There are several disparate coding ontologies, many of which are proprietary. Different insurance companies accept different ontologies, meaning clinics need to pay for access several times over.
The ontologies don't necessarily match up one to one with diagnoses, and clinicians often don't care to match them up themselves. So, clinicians diagnose a patient, and then back-office staff need to go through and match those diagnoses to codes.
The insurance companies will reject anything that doesn't match their own data. So, if an payment request comes through for John Q. Bloggs, they won't issue payment if the name they have on file is Jonathan Q. Bloggs. So, you need more back-office staff to deal with the rejections, marry the data up properly, and send it again (in order to save time and money, there are apparently clearing houses now; middle-men between the clinics and the insurance company who can advise staff more cheaply if a given request will be rejected for invalid data, or unbillable codes).
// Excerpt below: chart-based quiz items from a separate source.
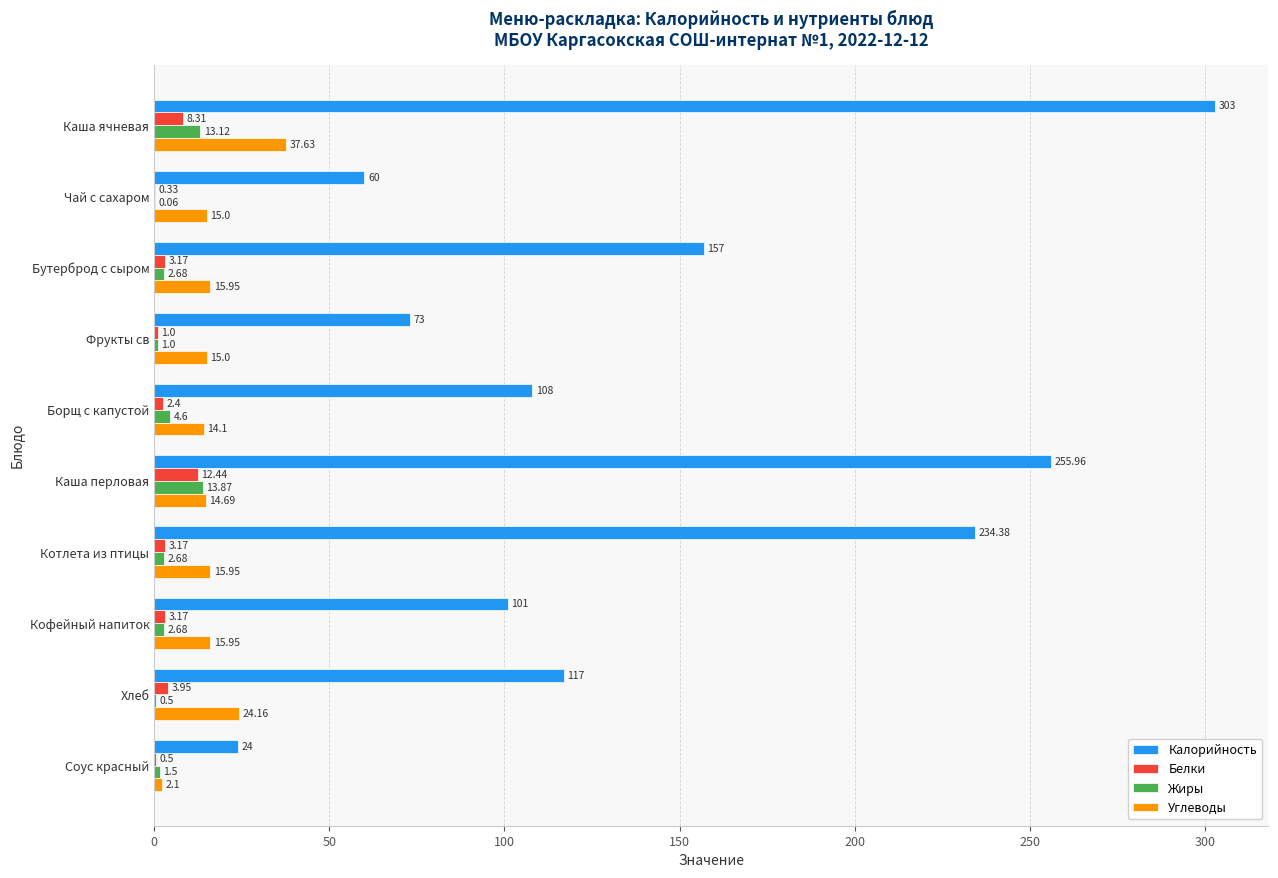

Which series has the largest total across all categories?

Калорийность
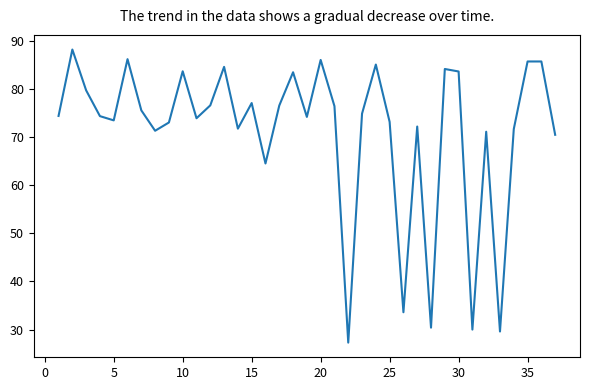

How many lines are shown in the chart?

1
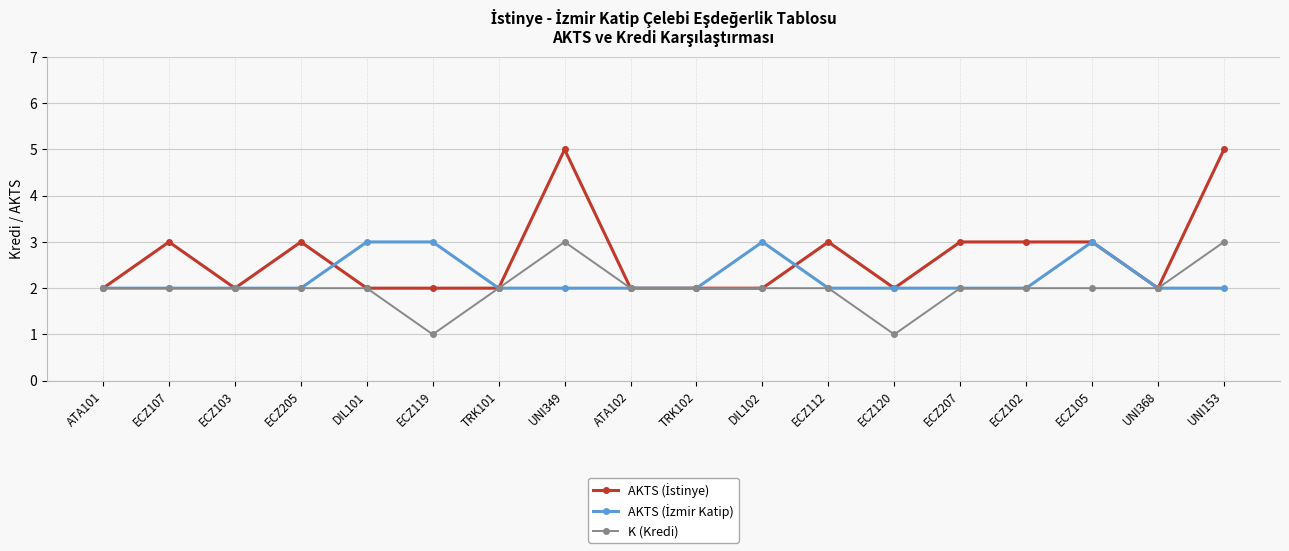

What is the difference between the highest and lowest values at UNI153?

3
Then, they can reject certain codes that a patient doesn't have insurance for, even if its covered by some other code. So, again, the back-office staff need to go through and retry the payment request with more relevant codes (which are now further from the diagnosis, but hey, whatever).
Finally, once it's all been hashed out, insurance companies often won't pay the full amount anyway -- so the patients sometimes need to be chased up for the remaining payment.
Wrapped around all that are all the requirements for dealing with fraud, auditing, etc. which make it all the more difficult.
It's massively inefficient, and somewhat self-fulfilling: the complexity of it requires more staff, which drives costs up. There's no direct way to bill for staff time, so charges to patients go up (hence the $10 aspirin or whatever the famous example is). Which leads to more complexity in billing, which leads to more staff, and on and on.
It needs new perspectives, I think. I posted this article because I was recently told of a doctor who made close to a $1M last year....making housecalls. He did it by eliminating his office, downsizing his staff to just basic support staff, and using proprietary software to track patients, bill, and schedule. I find this extremely interesting, so much so that I've asked to interview this doctor to gain more insight.
I feel his "reverse innovating" approach is what the industry needs. To look back at what worked and why we moved away from it, and maybe see if there's a potential for going back to it with a better system.
I don't see what "innovation" and "quality" has to do with anything but their many ways to utilize HFCS and massive calories/portion sizes. Supply chain, perhaps. But the food output is absolutely terrible in the international chains. Cheesecake Factory, TGIFriday's, Bennigan's all make consistent dishes, but consistently ~bad~.